Half Of The “Now And Then” Chicks Are Now Knocked Up
What in the name of Scott Wormer is going on here? First Christina Ricci announces to Us Weekly she’s rented out her womb to a tiny doll-faced fetus, now Gaby Hoffmann has confirmed to People that she too is chauffeuring a baby around inside her body. Next thing you know, Thora Birch will be announcing in the diaper aisle of a San Gabriel CVS that she would consider having a baby, and also that she’s finished filling out her job application and she’s ready to meet with the manager. And sadly, we’ll never hear from Ashleigh Aston Moore, because she’s singing “Knock Three Times” with the angels now.
Gaby Hoffmann, the little girl from Field of Dreams, Uncle Buck, and Adam’s insane sister on Girls, will soon be a member of the stroller mafia. People says that Bagy (typo that stays because it’s what the picture above would want) showed up to the premiere of the film Obvious Child on Wednesday night showing off the kind of stomach that says “Get me a pickle and a pint of Cherry Garcia to dip it in.” No word on who the father is, so I’m going to guess either Michael Cera or the Magical Cactus.

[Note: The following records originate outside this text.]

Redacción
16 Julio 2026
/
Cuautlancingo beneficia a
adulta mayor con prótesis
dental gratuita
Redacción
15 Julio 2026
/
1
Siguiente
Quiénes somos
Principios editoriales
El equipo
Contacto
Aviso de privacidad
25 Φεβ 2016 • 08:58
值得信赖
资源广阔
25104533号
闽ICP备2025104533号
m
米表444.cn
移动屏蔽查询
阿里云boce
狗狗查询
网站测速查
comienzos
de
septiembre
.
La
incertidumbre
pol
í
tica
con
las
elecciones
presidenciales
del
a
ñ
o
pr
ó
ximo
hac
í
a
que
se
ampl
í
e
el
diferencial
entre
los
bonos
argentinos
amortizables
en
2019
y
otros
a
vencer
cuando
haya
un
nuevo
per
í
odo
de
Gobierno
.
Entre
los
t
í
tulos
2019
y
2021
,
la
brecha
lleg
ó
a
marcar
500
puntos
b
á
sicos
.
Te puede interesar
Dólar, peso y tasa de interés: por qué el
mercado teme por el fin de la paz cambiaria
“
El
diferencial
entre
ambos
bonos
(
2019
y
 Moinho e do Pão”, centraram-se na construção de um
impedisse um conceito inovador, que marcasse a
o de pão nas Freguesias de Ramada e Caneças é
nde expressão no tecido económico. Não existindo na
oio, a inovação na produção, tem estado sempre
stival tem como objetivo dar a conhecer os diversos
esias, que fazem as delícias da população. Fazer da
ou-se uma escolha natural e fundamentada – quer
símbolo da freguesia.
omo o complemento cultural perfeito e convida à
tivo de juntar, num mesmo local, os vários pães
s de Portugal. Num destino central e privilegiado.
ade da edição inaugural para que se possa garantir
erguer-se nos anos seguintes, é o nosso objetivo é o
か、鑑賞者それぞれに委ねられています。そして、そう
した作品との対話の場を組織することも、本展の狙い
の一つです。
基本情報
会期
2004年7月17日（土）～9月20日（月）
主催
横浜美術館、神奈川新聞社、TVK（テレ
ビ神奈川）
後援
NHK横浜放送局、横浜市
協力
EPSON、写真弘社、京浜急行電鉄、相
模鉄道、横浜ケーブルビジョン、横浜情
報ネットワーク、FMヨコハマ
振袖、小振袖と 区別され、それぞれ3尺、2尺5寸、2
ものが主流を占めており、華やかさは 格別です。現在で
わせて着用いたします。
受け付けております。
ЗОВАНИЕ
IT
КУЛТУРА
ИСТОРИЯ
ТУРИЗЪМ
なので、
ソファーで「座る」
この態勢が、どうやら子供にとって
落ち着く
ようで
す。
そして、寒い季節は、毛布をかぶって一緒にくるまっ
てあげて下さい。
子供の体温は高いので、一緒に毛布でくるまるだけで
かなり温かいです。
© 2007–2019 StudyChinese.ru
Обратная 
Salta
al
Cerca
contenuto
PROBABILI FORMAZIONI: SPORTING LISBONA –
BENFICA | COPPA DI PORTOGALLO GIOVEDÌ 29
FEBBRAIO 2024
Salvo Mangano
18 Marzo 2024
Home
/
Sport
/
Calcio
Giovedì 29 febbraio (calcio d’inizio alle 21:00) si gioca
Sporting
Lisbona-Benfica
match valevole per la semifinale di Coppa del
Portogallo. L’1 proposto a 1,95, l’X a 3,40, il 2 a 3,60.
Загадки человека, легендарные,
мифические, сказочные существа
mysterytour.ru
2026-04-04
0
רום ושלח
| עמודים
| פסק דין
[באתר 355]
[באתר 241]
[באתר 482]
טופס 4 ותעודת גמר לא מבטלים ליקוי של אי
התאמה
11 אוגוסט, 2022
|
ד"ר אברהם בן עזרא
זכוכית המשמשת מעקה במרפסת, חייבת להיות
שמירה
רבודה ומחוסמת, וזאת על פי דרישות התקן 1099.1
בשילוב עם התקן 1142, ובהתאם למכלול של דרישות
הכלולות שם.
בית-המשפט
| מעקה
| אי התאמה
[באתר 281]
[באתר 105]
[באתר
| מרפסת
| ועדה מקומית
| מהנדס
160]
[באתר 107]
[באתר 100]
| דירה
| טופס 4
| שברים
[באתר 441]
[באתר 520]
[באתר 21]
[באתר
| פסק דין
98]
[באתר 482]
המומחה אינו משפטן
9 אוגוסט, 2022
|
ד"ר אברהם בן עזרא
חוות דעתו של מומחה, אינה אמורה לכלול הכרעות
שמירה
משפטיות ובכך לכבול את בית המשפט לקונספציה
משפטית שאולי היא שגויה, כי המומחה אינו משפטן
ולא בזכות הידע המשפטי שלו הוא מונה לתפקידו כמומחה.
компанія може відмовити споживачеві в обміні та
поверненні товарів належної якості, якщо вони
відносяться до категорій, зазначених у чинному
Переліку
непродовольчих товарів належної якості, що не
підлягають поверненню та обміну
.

No T no shade, Gaby reminds me of the kind of person Katy Perry would buy healing crystals from, so I look forward to several months from now when we’re treated to some truly Shailene Woodley-worthy birth stories. Forget eating the placenta, Gaby will wear the placenta like a hat as a symbol of her child’s brave journey from the womb, and then once it’s all dried up, she’ll proudly cut off her placenta-crusted hair and knit herself a drawstring pouch for her Diva Cup.